The task:
Records follow. Copy every line with "each".

═══ Source data

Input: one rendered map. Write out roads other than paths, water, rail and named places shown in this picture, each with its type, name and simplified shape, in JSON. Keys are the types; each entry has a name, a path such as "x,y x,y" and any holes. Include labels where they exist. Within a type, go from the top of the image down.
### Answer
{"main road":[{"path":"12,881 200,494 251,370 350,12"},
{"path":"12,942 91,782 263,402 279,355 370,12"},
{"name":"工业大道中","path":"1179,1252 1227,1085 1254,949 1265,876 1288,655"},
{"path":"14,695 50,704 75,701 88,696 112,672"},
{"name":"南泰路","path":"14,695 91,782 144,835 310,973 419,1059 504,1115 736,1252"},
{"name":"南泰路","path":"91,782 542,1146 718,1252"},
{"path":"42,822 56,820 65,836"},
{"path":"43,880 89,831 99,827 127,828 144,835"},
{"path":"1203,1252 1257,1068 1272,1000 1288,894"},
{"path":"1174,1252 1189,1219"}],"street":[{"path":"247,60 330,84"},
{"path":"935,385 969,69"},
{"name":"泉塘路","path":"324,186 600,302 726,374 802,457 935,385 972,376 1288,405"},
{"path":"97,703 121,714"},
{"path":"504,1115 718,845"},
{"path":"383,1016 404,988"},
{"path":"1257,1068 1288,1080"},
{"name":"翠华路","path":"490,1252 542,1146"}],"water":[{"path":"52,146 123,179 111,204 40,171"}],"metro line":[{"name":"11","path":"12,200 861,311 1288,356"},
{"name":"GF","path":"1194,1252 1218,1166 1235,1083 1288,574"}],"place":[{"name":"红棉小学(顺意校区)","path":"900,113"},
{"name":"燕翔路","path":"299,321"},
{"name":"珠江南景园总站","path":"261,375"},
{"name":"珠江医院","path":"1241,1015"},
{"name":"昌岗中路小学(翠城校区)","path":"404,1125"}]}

══════
═══ Source data

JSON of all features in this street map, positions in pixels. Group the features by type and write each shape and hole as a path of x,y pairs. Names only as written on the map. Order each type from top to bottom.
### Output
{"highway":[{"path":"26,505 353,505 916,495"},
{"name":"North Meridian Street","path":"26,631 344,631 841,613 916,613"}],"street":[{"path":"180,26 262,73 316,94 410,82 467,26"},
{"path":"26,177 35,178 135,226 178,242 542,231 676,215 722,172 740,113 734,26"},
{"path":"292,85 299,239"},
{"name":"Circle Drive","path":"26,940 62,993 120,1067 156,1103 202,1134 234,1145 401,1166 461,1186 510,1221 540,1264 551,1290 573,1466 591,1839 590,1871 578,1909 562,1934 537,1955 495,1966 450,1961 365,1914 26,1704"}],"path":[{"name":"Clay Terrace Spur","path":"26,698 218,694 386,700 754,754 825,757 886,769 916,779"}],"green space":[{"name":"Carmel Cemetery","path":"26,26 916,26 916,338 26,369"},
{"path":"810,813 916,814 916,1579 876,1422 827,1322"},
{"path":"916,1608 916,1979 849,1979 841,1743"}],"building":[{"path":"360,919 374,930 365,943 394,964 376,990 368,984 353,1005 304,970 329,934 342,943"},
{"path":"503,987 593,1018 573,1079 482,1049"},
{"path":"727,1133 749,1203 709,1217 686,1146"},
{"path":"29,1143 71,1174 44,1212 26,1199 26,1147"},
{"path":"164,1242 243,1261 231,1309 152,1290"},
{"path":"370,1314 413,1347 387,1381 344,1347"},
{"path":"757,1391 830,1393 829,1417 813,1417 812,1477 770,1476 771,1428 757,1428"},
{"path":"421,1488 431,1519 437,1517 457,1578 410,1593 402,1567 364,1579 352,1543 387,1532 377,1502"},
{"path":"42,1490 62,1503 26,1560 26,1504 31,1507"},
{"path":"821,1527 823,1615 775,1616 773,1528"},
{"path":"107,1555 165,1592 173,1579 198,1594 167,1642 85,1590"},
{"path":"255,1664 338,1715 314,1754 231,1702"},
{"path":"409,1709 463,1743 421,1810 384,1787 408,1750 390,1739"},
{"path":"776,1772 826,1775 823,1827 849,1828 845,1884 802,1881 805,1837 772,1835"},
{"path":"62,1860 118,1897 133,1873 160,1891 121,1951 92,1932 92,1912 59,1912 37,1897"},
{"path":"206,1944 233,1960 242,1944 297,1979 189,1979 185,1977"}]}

══════

Answer:
Input: one rendered map. Write out roads other than paths, water, rail and named places shown in this picture, each with its type, name and simplified shape, in JSON. Keys are the types; each entry has a name, a path such as "x,y x,y" and any holes. Include labels where they exist. Within a type, go from the top of the image down.
JSON of all features in this street map, positions in pixels. Group the features by type and write each shape and hole as a path of x,y pairs. Names only as written on the map. Order each type from top to bottom.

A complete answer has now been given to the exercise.